# Available records
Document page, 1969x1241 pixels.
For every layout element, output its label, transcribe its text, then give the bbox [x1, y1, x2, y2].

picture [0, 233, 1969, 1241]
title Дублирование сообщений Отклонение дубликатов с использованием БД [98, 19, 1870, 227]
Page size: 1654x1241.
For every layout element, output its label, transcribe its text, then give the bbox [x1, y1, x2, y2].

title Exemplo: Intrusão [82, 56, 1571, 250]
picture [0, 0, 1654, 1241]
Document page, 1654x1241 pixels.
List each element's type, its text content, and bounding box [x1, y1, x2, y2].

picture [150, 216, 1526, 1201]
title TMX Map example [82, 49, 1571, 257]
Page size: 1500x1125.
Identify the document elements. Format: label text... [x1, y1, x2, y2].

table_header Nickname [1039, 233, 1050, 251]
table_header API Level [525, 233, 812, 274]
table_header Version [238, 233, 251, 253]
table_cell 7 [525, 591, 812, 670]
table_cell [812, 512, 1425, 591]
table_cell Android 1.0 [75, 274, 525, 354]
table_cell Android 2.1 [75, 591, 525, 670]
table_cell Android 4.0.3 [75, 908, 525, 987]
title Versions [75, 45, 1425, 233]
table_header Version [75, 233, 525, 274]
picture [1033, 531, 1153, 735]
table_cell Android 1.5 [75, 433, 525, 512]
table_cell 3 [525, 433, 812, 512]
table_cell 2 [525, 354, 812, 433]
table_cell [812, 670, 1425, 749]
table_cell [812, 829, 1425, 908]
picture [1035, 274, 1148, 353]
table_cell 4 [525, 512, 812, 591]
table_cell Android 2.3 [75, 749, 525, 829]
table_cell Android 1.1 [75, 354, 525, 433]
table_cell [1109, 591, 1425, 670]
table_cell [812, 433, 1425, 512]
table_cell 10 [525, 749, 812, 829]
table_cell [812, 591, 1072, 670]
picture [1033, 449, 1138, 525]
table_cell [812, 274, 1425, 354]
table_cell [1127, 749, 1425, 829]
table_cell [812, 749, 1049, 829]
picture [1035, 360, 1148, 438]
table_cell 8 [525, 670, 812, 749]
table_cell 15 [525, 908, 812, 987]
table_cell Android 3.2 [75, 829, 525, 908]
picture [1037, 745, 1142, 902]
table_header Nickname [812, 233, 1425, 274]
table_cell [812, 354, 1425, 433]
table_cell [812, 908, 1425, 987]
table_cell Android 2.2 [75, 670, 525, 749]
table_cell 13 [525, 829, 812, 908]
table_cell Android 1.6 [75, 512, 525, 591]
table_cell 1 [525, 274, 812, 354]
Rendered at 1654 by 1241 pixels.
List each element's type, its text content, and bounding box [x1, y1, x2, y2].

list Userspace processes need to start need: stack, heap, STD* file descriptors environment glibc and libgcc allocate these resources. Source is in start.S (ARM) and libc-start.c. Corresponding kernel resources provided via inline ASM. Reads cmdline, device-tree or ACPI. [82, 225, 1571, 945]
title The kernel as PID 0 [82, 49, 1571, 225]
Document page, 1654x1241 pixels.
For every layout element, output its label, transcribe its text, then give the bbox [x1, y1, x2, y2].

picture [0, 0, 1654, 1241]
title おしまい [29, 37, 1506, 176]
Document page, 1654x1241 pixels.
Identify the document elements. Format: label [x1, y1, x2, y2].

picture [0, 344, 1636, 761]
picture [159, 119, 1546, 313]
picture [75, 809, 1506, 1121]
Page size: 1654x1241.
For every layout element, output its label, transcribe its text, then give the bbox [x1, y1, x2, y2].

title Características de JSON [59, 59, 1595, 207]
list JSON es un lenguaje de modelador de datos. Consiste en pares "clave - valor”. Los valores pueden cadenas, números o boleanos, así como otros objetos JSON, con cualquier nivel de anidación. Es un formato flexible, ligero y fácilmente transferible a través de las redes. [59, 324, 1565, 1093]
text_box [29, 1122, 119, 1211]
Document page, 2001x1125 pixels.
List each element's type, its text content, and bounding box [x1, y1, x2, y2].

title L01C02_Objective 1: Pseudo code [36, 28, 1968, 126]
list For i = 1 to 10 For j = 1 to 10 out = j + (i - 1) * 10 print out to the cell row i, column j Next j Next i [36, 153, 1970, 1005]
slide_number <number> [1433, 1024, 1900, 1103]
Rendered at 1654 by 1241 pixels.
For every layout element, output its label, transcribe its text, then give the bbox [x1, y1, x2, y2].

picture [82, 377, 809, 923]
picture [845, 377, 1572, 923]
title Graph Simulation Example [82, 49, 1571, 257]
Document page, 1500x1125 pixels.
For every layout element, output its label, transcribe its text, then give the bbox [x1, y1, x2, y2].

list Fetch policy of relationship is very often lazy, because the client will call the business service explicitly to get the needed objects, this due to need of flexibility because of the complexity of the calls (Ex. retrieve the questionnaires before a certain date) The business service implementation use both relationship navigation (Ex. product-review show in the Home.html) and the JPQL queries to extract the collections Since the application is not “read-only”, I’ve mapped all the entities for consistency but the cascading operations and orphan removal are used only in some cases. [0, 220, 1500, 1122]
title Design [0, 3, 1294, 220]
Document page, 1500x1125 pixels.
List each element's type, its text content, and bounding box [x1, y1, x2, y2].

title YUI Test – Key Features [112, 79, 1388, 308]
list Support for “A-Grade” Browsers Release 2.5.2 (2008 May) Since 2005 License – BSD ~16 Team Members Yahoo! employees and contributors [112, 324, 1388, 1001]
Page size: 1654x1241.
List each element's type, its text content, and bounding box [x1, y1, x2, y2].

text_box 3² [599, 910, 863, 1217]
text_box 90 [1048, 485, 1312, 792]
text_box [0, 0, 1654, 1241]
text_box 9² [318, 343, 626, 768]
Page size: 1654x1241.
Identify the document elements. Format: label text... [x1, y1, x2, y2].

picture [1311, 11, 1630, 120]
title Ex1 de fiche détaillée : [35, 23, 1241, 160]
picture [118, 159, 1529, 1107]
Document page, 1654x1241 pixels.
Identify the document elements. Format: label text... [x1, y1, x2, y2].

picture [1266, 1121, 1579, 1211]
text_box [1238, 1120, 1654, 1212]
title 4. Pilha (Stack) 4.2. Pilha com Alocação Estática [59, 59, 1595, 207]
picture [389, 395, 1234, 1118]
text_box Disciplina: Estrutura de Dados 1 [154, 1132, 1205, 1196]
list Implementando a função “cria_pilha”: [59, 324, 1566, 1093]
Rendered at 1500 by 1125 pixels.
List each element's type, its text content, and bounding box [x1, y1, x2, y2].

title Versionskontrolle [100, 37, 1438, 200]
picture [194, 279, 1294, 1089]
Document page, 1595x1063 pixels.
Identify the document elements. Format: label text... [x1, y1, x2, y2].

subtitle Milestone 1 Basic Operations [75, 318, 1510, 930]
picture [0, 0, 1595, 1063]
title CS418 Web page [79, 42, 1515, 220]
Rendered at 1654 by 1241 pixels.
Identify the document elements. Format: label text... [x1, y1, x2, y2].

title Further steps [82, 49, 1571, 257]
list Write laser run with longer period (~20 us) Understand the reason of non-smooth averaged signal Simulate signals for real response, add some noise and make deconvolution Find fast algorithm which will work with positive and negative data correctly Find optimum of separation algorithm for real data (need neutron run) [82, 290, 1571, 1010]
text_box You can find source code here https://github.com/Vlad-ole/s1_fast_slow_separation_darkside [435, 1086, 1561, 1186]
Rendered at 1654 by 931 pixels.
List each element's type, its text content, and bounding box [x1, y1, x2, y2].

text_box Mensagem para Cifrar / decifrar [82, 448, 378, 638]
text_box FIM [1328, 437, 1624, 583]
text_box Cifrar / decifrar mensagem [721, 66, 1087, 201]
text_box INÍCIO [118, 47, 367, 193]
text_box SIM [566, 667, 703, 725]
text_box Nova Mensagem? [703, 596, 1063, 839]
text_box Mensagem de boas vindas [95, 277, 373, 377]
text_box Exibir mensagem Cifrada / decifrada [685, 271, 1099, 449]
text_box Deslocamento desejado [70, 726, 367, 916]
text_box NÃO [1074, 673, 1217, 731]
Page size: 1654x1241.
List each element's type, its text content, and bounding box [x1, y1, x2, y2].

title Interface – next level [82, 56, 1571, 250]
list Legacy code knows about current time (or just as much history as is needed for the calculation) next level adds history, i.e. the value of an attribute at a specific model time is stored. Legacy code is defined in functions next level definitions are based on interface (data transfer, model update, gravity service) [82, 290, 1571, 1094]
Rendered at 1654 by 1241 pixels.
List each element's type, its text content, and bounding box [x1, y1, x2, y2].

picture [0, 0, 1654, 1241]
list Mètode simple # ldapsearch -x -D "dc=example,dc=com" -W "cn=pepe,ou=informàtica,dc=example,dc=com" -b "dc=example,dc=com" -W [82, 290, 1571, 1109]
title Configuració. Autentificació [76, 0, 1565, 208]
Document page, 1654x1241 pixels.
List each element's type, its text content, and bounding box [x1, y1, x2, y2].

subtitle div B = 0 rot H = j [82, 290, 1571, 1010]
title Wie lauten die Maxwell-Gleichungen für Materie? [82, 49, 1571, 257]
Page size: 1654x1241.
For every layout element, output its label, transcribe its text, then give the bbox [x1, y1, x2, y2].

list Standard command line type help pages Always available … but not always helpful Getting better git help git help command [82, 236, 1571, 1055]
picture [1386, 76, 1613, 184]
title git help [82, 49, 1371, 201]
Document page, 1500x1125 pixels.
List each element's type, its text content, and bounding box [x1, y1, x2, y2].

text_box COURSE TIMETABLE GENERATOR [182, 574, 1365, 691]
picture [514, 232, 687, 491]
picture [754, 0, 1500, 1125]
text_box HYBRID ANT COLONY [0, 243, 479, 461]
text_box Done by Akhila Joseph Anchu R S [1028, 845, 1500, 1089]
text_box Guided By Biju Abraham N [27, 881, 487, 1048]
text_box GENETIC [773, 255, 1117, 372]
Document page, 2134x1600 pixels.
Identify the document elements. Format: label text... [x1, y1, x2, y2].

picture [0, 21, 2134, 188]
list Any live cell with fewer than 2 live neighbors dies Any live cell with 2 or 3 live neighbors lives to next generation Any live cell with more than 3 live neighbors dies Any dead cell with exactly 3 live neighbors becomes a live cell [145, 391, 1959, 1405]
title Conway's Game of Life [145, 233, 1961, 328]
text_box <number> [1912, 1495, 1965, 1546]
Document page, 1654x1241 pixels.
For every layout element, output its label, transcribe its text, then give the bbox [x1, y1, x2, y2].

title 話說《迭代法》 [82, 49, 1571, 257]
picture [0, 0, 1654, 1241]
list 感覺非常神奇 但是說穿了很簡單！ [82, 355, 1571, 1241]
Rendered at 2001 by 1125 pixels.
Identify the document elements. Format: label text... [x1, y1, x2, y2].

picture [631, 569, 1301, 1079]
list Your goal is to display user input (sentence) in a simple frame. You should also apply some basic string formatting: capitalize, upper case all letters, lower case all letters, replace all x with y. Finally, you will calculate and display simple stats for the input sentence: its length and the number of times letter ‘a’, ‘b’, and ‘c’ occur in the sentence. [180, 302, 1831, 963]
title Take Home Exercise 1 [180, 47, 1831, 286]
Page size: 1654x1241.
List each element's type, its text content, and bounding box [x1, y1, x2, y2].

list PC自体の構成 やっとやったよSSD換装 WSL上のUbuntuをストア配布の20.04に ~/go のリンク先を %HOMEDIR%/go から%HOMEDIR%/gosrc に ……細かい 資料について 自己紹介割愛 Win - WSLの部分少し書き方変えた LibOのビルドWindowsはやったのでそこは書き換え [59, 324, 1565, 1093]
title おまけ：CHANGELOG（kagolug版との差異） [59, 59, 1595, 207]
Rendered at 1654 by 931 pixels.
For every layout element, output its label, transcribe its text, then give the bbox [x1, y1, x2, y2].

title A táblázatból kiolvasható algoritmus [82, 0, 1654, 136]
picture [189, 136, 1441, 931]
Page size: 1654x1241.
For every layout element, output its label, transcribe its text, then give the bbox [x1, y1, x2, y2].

# Objective
Can you copy out the stretch of records from the line containing "Page size: 1500x1125." through the line containing "title The kernel as PID 0 [82, 49, 1571, 225]", both included, reproducing each line without changes?

# Answer to the problem
Page size: 1500x1125.
Identify the document elements. Format: label text... [x1, y1, x2, y2].

table_header Nickname [1039, 233, 1050, 251]
table_header API Level [525, 233, 812, 274]
table_header Version [238, 233, 251, 253]
table_cell 7 [525, 591, 812, 670]
table_cell [812, 512, 1425, 591]
table_cell Android 1.0 [75, 274, 525, 354]
table_cell Android 2.1 [75, 591, 525, 670]
table_cell Android 4.0.3 [75, 908, 525, 987]
title Versions [75, 45, 1425, 233]
table_header Version [75, 233, 525, 274]
picture [1033, 531, 1153, 735]
table_cell Android 1.5 [75, 433, 525, 512]
table_cell 3 [525, 433, 812, 512]
table_cell 2 [525, 354, 812, 433]
table_cell [812, 670, 1425, 749]
table_cell [812, 829, 1425, 908]
picture [1035, 274, 1148, 353]
table_cell 4 [525, 512, 812, 591]
table_cell Android 2.3 [75, 749, 525, 829]
table_cell Android 1.1 [75, 354, 525, 433]
table_cell [1109, 591, 1425, 670]
table_cell [812, 433, 1425, 512]
table_cell 10 [525, 749, 812, 829]
table_cell [812, 591, 1072, 670]
picture [1033, 449, 1138, 525]
table_cell [812, 274, 1425, 354]
table_cell [1127, 749, 1425, 829]
table_cell [812, 749, 1049, 829]
picture [1035, 360, 1148, 438]
table_cell 8 [525, 670, 812, 749]
table_cell 15 [525, 908, 812, 987]
table_cell Android 3.2 [75, 829, 525, 908]
picture [1037, 745, 1142, 902]
table_header Nickname [812, 233, 1425, 274]
table_cell [812, 354, 1425, 433]
table_cell [812, 908, 1425, 987]
table_cell Android 2.2 [75, 670, 525, 749]
table_cell 13 [525, 829, 812, 908]
table_cell Android 1.6 [75, 512, 525, 591]
table_cell 1 [525, 274, 812, 354]
Rendered at 1654 by 1241 pixels.
List each element's type, its text content, and bounding box [x1, y1, x2, y2].

list Userspace processes need to start need: stack, heap, STD* file descriptors environment glibc and libgcc allocate these resources. Source is in start.S (ARM) and libc-start.c. Corresponding kernel resources provided via inline ASM. Reads cmdline, device-tree or ACPI. [82, 225, 1571, 945]
title The kernel as PID 0 [82, 49, 1571, 225]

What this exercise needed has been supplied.